As a socially accepted party ground, residence buildings get trashed after weekends of drinking games and floor hopping. But these damages are complicating costs for Ryerson Student Housing.

Student housing manager Chad Nuttall said that damage in the university’s three residences is a common. Broken equipment, labour costs for maintenance and cleaning staff, and extra cleaning products are covered by student housing services.

But if students are caught in the act of vandalizing public property, they pay.

“Vandalism ebbs and flows as the year ebbs and flows,” Nuttall reports. “More damage occurs in early

January when students have less school work.”

But charging students for damage can be difficult, as Student Housing Services doesn’t have its own financial system, so all charges go through RAMSS, which is a complicated process, according to Nuttall.

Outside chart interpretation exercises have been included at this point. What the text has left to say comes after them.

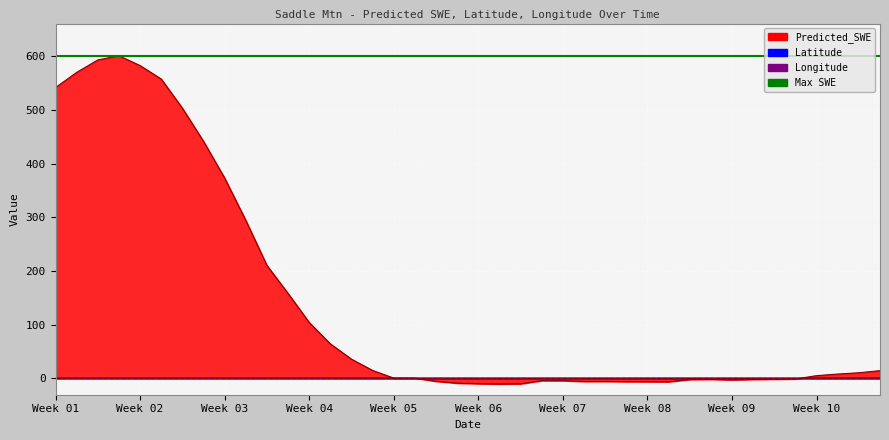

Reading left to right, list all the values displayed in this chart.

Predicted_SWE: 2005-11-14=541.8	2005-11-19=570.1	2005-11-24=593.3	2005-11-29=601.1	2005-12-04=582.7	2005-12-09=557.7	2005-12-14=503.3	2005-12-19=441.5	2005-12-24=373.0	2005-12-29=294.1	2006-01-03=210.1	2006-01-08=157.9	2006-01-13=103.7	2006-01-18=63.8	2006-01-23=35.3	2006-01-28=14.3	2006-02-02=0.0	2006-02-07=0.0	2006-02-12=-5.9	2006-02-17=-9.3	2006-02-22=-10.3	2006-02-27=-10.9	2006-03-04=-10.6	2006-03-09=-4.6	2006-03-14=-4.7	2006-03-19=-6.1	2006-03-24=-6.2	2006-03-29=-6.5	2006-04-03=-6.6	2006-04-08=-6.7	2006-04-13=-2.6	2006-04-18=-2.3	2006-04-23=-3.2	2006-04-28=-2.4	2006-05-03=-1.9	2006-05-08=-1.5	2006-05-13=4.6	2006-05-18=7.6	2006-05-23=10.0	2006-05-28=14.0
Latitude: 2005-11-14=0.8	2005-11-19=0.8	2005-11-24=0.8	2005-11-29=0.8	2005-12-04=0.8	2005-12-09=0.8	2005-12-14=0.8	2005-12-19=0.8	2005-12-24=0.8	2005-12-29=0.8	2006-01-03=0.8	2006-01-08=0.8	2006-01-13=0.8	2006-01-18=0.8	2006-01-23=0.8	2006-01-28=0.8	2006-02-02=0.8	2006-02-07=0.8	2006-02-12=0.8	2006-02-17=0.8	2006-02-22=0.8	2006-02-27=0.8	2006-03-04=0.8	2006-03-09=0.8	2006-03-14=0.8	2006-03-19=0.8	2006-03-24=0.8	2006-03-29=0.8	2006-04-03=0.8	2006-04-08=0.8	2006-04-13=0.8	2006-04-18=0.8	2006-04-23=0.8	2006-04-28=0.8	2006-05-03=0.8	2006-05-08=0.8	2006-05-13=0.8	2006-05-18=0.8	2006-05-23=0.8	2006-05-28=0.8
Longitude: 2005-11-14=0.5	2005-11-19=0.5	2005-11-24=0.5	2005-11-29=0.5	2005-12-04=0.5	2005-12-09=0.5	2005-12-14=0.5	2005-12-19=0.5	2005-12-24=0.5	2005-12-29=0.5	2006-01-03=0.5	2006-01-08=0.5	2006-01-13=0.5	2006-01-18=0.5	2006-01-23=0.5	2006-01-28=0.5	2006-02-02=0.5	2006-02-07=0.5	2006-02-12=0.5	2006-02-17=0.5	2006-02-22=0.5	2006-02-27=0.5	2006-03-04=0.5	2006-03-09=0.5	2006-03-14=0.5	2006-03-19=0.5	2006-03-24=0.5	2006-03-29=0.5	2006-04-03=0.5	2006-04-08=0.5	2006-04-13=0.5	2006-04-18=0.5	2006-04-23=0.5	2006-04-28=0.5	2006-05-03=0.5	2006-05-08=0.5	2006-05-13=0.5	2006-05-18=0.5	2006-05-23=0.5	2006-05-28=0.5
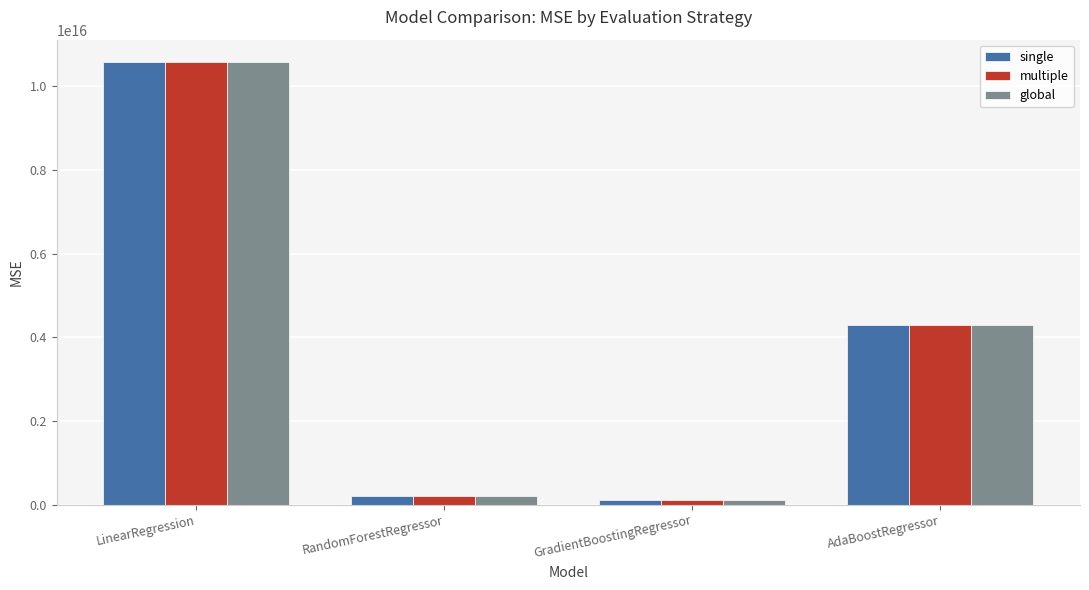

What are all the series names shown in the legend?

single, multiple, global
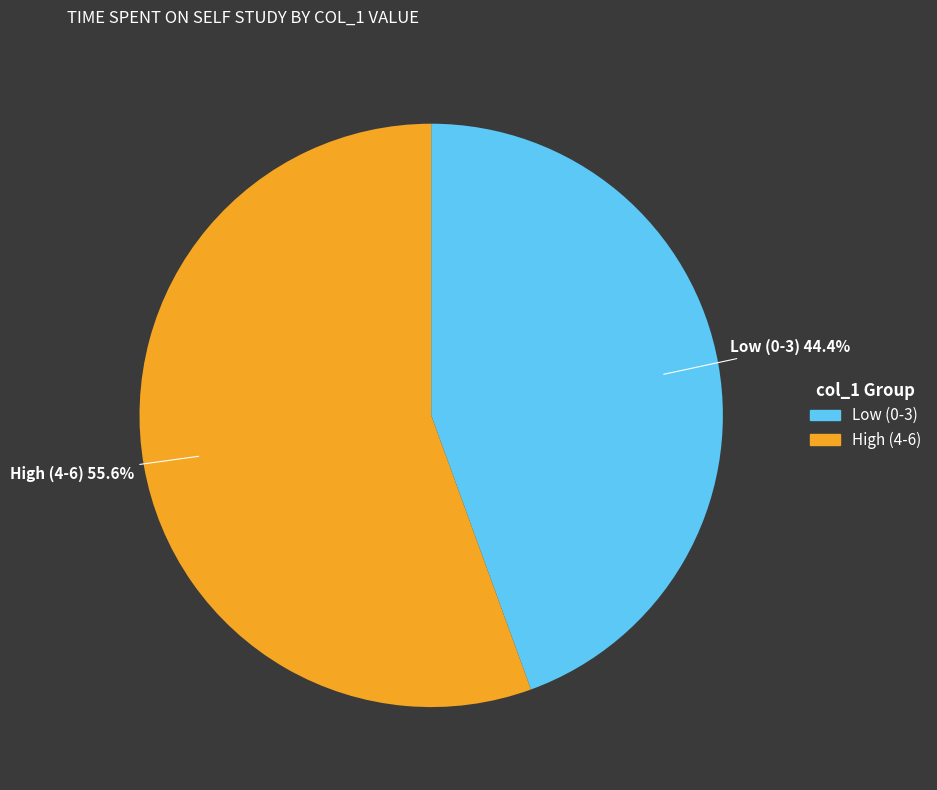

Rank the categories by value from lowest to highest.

Low (0-3), High (4-6)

There is no specific budget for damages, rather a lump sum for each building to cover maintenance.

There isn’t even a tracking record for students who have been charged. Nuttall didn’t have access to how much money has been spent on damages, or how many students have been at fault.

“We don’t track finances like that,” he said.

Chris Allaire, a first-year student living in ILLC, says damage is at its worst after a night of partying.

“There have been several times times where, after a weekend of partying, our lounge is totally destroyed,” Allaire says.

Every year, students are charged upon move-out when staff find the condition of the room and furniture are different than at the beginning of the year.

Kris DiPietro, a residence advisor in Pitman Hall said that in his experience, light fixtures are the biggest victims to destructive residents.

“People aren’t thinking of others when they break stuff in residence. If fees go up from damages, students are the ones who pay,” he said.